References & Sources
NCCN Clinical Practice Guidelines in Oncology: Melanoma: Cutaneous. 2023.
Figure 1: Structure of the skin. OpenStax College. CC BY 3.0.
Figure 2: Detailed skin anatomy. BruceBlaus / Blausen Medical. CC BY 3.0.
Figure 3: Acne vulgaris. Roshu Bangal via Wikimedia Commons. CC BY-SA 4.0.
Figure 4: Plaque psoriasis on back. Bobjgalindo via Wikimedia Commons. CC BY-SA 4.0.
Figure 5: Cutaneous melanoma. National Cancer Institute. Public domain.
Figure 6: Nodular basal cell carcinoma. Klaus D. Peter via Wikimedia Commons. CC BY 3.0 DE.
The best dermatology scribes are fluent in morphology. When the attending dictates "6 mm asymmetric pigmented macule with variegated color and irregular borders on the left upper back," a great scribe immediately knows this is a melanoma-rule-out that will get a saucerization biopsy, already has the pathology follow-up in mind, and knows to capture the ABCDE features in the note. When the attending says "moderate plaque psoriasis, BSA 12%, PASI 14, failed topicals, start risankizumab," the scribe understands the biologic class, the dosing schedule, the baseline labs needed (TB screen, hepatitis panel, CBC, CMP), and the counseling points to document.
Dermatology moves fast — a high-volume clinic can see 40–60 patients per day with multiple procedures woven between visits. Efficiency is built on pre-charting prior biopsies and pathology results, on pattern recognition for the common conditions, on procedural templates you can drop and customize in seconds, and on a true understanding of the medicine so you can anticipate rather than react.

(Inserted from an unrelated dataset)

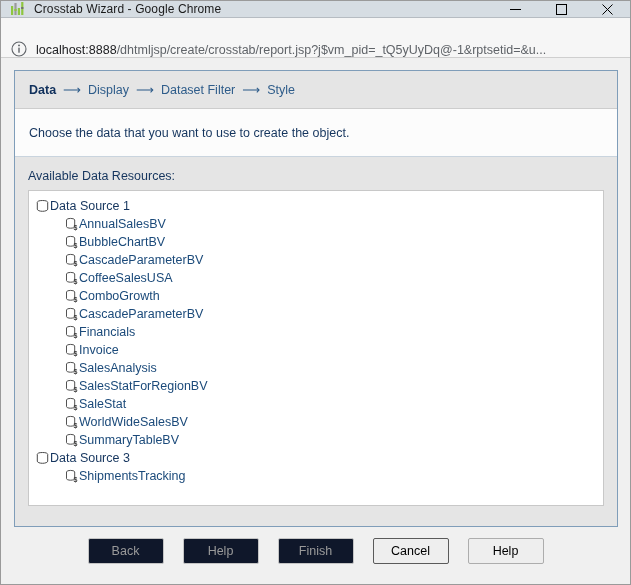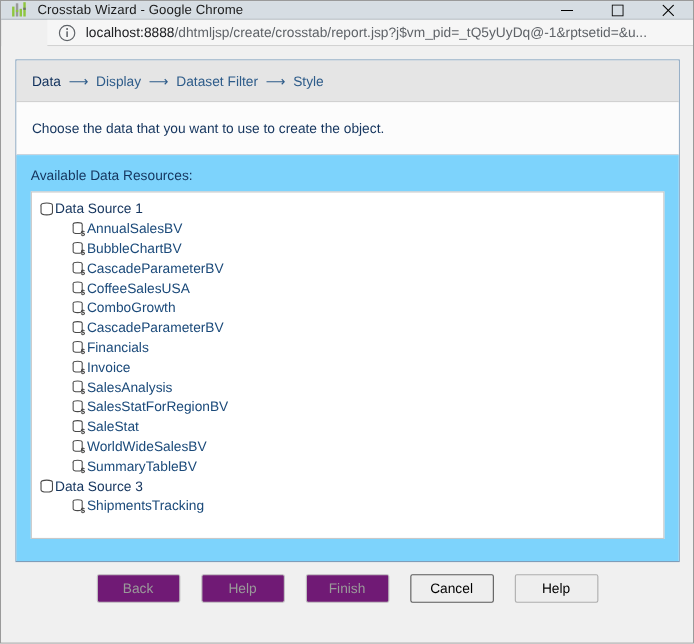"localhost:8888/dhtmljsp/create/crosstab/" .addrbar { align-items: center -> flex-end; height: 24px -> 40px; margin-left: 42px -> none }
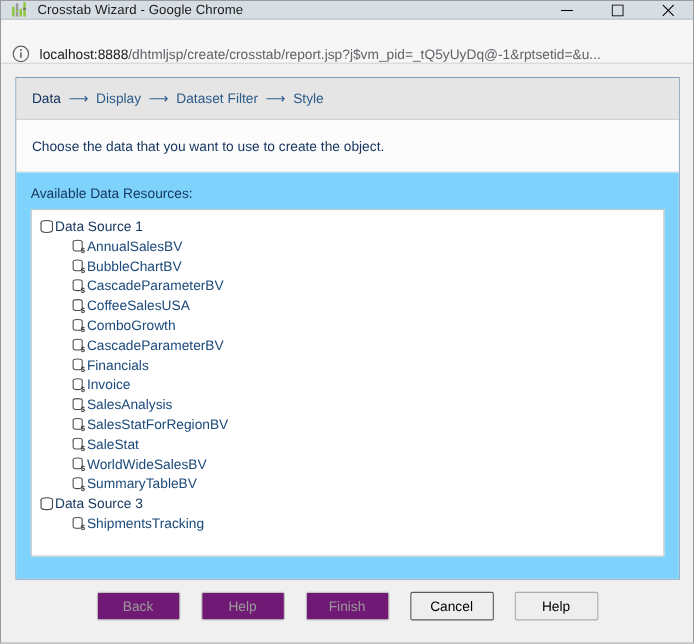"Data" .crumb.active { font-weight: normal -> bold }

Read the pathology reports before the attending walks in. Pre-populate biopsy notes with site, size, and technique templates. Know the biologics by brand name and dose interval because patients will ask. Learn the difference between a Mohs candidate and a standard excision candidate so you can stage the note appropriately.
Welcome to dermatology. The visual learning curve is steep but the rhythm is deeply satisfying once you internalize it.